Information per subject and per patient:
Information per subject and per patient may be provided by the clinical pharmacy. Information is a service and should be given unasked for when deemed necessary.

Pharmacotherapy-committee:
In this information, the specific subject policy is prepared within a multidisciplinary team and produced as advice. Clinical pharmacists can recommend, and motivate, and must ensure the continuity of pharmacotherapy-committee work.

Regulation of information from the pharmaceutical industry:
Promotional activities of the pharmaceutical industry are primarily physician-oriented. Part of their information may be essential. Clinical pharmacists and physicians have different requirements for additional information. Thus, it is possible to select information and representatives from the industry for the discussion of specific subjects with clinical pharmacists and physicians. 

Functions of Clinical Pharmacists:
  1. Taking the medical history of the patient.
  2. Patient Education.
  3. Patient care.
  4. Formulation and management of drug policies.
  5. Drug information. 
  6. Teaching & training to medical and paramedical staff 
  7. Research and development. 
  8. Participation in drug utilization studies. 
  9. Patient counseling. 
  10. Therapeutic drug monitoring. 
  11. Drug interaction surveillance. 
  12. Adverse drug reaction reporting. 
  13. Safe use of drugs. 
  14. Disease management cases. 
  15. Pharmacoeconomics.

Development of clinical practice: 
  1. In pharmacy, the emergence of clinical pharmacy as a form of practice has been attributed to the poor medicine control systems that existed in hospitals during the early 1960s (Cousins and Lacombe, 1995).
  2. Although provoked by similar hospital-centered problems, the nature of the professional response differed between the USA and the UK. In the USA, the approach was to adopt unit dose dispensing and pursue decentralization of pharmacy services. 
  3. In the UK, the unification of the prescription and the administration record meant this document needed to remain on the hospital ward and required the pharmacist to visit the ward to order medicines. 
  4. Clinical pharmacy thereby emerged from the presence of pharmacists in these patient areas and their interest in promoting safer medicine use. This was initially termed ‘ward pharmacy’ but participation in medical ward rounds in the late 1970s signaled the transition to clinical pharmacy.

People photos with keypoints
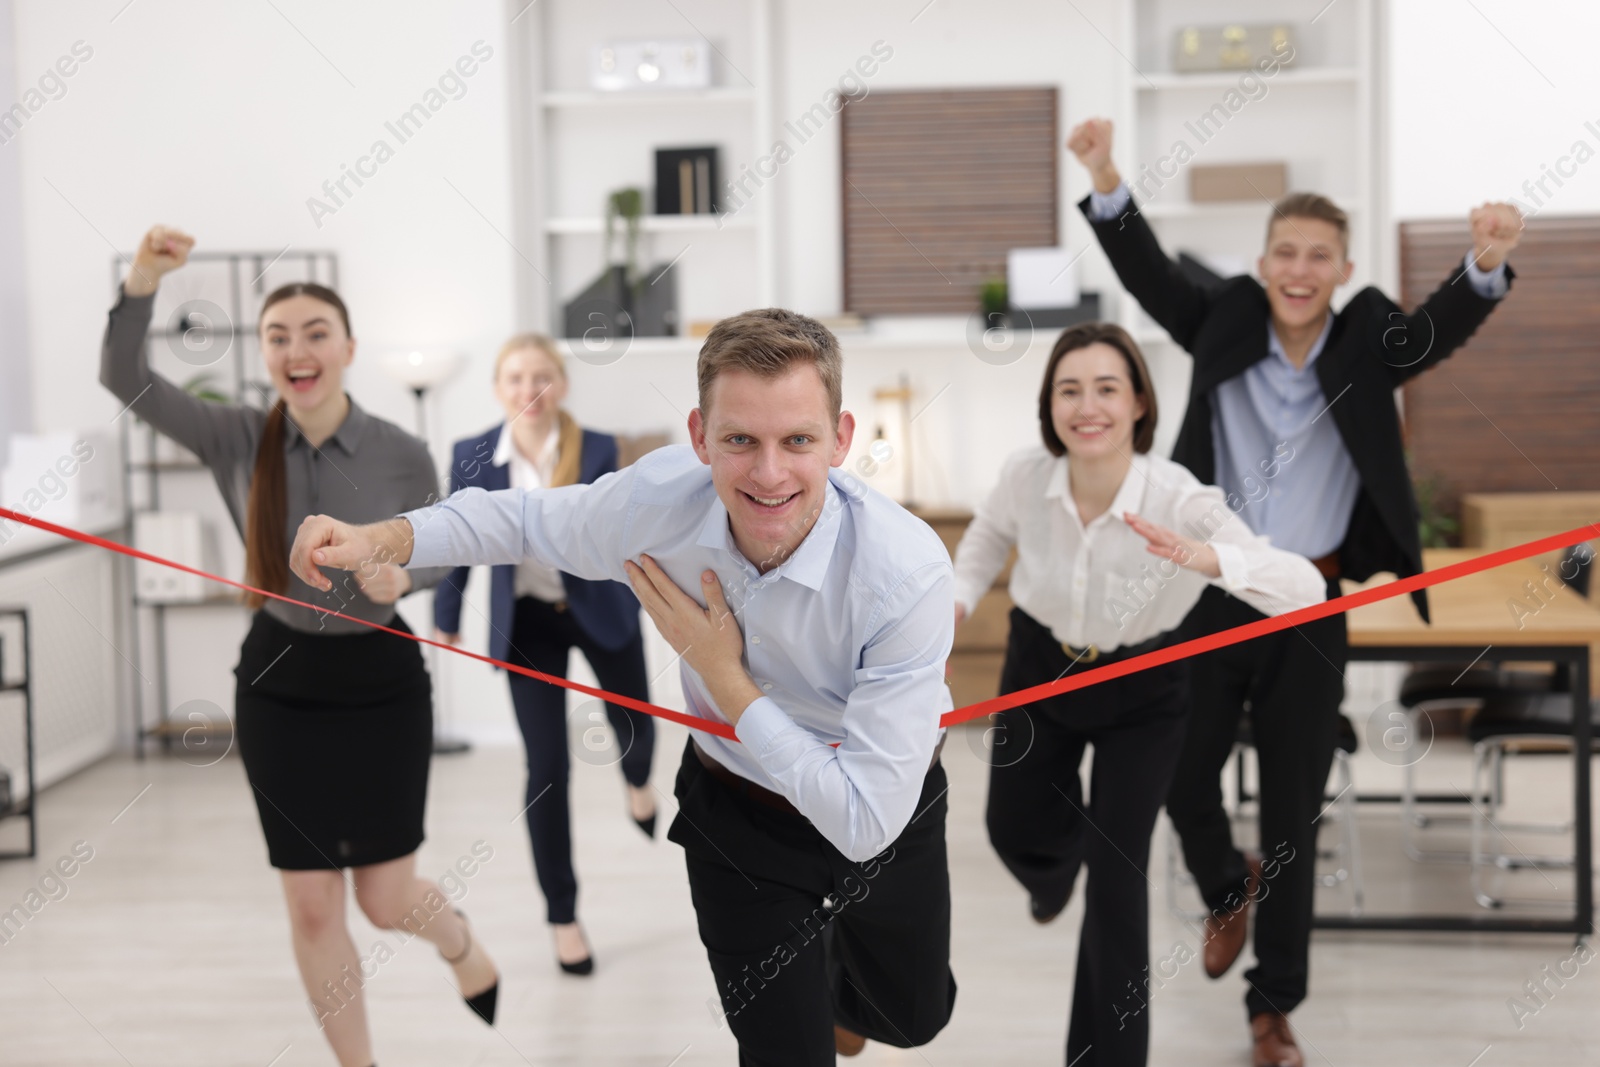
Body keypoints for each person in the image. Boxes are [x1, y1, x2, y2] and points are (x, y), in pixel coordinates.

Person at [288, 308, 957, 1066]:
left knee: (912, 1015)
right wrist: (387, 536)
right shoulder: (656, 501)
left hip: (877, 796)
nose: (769, 473)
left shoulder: (906, 572)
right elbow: (522, 520)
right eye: (740, 440)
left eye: (797, 440)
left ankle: (833, 974)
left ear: (840, 439)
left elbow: (865, 821)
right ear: (701, 436)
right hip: (741, 814)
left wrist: (725, 677)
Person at [1066, 117, 1523, 1066]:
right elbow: (1153, 274)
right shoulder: (1226, 317)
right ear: (1263, 260)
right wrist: (1107, 175)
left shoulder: (1368, 340)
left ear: (1344, 266)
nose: (1300, 269)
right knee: (1181, 775)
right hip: (1209, 592)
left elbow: (1436, 328)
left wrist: (1483, 263)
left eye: (1320, 255)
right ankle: (1224, 887)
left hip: (1310, 602)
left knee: (1292, 815)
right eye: (1286, 251)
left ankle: (1273, 1007)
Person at [101, 227, 499, 1067]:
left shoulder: (399, 450)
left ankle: (459, 941)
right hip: (279, 683)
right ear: (266, 356)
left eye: (315, 331)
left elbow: (442, 552)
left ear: (348, 347)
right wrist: (143, 281)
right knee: (314, 907)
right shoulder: (236, 437)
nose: (296, 349)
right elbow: (124, 381)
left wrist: (406, 582)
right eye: (278, 337)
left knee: (387, 901)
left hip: (383, 683)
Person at [954, 322, 1325, 1067]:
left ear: (1138, 405)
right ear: (1049, 406)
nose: (1087, 405)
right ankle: (1054, 873)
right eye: (1069, 389)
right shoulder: (1026, 473)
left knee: (1118, 887)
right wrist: (958, 598)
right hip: (1041, 667)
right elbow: (989, 535)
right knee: (1009, 825)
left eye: (1106, 388)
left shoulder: (1179, 495)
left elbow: (1307, 587)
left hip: (1143, 690)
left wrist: (1211, 557)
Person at [433, 332, 656, 976]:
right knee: (547, 768)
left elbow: (628, 529)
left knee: (636, 731)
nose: (528, 390)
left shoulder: (600, 447)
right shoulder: (473, 454)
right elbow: (458, 534)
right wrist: (448, 616)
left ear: (559, 384)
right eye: (514, 378)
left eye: (541, 377)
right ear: (498, 389)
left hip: (599, 608)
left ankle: (638, 783)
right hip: (527, 622)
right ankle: (563, 915)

Assigned task:
Pick up the clinical pharmacy text after its last sentence and keep writing it. You won't need the rows for anything here.

Answer area:
  5. Medication safety may have been the spur but clinical pharmacy in the 1980s grew because of its ability to promote cost-effective medicines used in hospitals. 
  6. This role was recognized by the UK government, which, in 1988, endorsed the implementation of clinical pharmacy services to secure value for money from medicines. Awareness that support depended, to an extent, on the quantification of actions and cost savings led several groups to develop ways of measuring pharmacists' clinical interventions. 
  7. Coding systems were necessary to aggregate large amounts of data in a reliable manner and many of these drew upon the eight steps of the drug use process (DUP) indicators. 
  8. The data collected from these early studies revealed that interventions had very high physician acceptance rates, were made most commonly at the ‘select regimen’ and ‘need for drug’ stages of the DUP, and were influenced by hospital ward type (intensive care and pediatrics having the highest rates), pharmacist grade (rates increasing with grade) and time spent on wards. Despite the level of activity that intervention monitoring revealed, together with evidence of cost containment and a broadly supportive healthcare system, frustrations began to appear. 
  9. These, in part, stemmed from a lack of certainty about the fundamental purpose of clinical pharmacy and from tensions between the drive towards specialization in clinical pharmacy and the need to improve services at a more general level in hospitals and other care settings.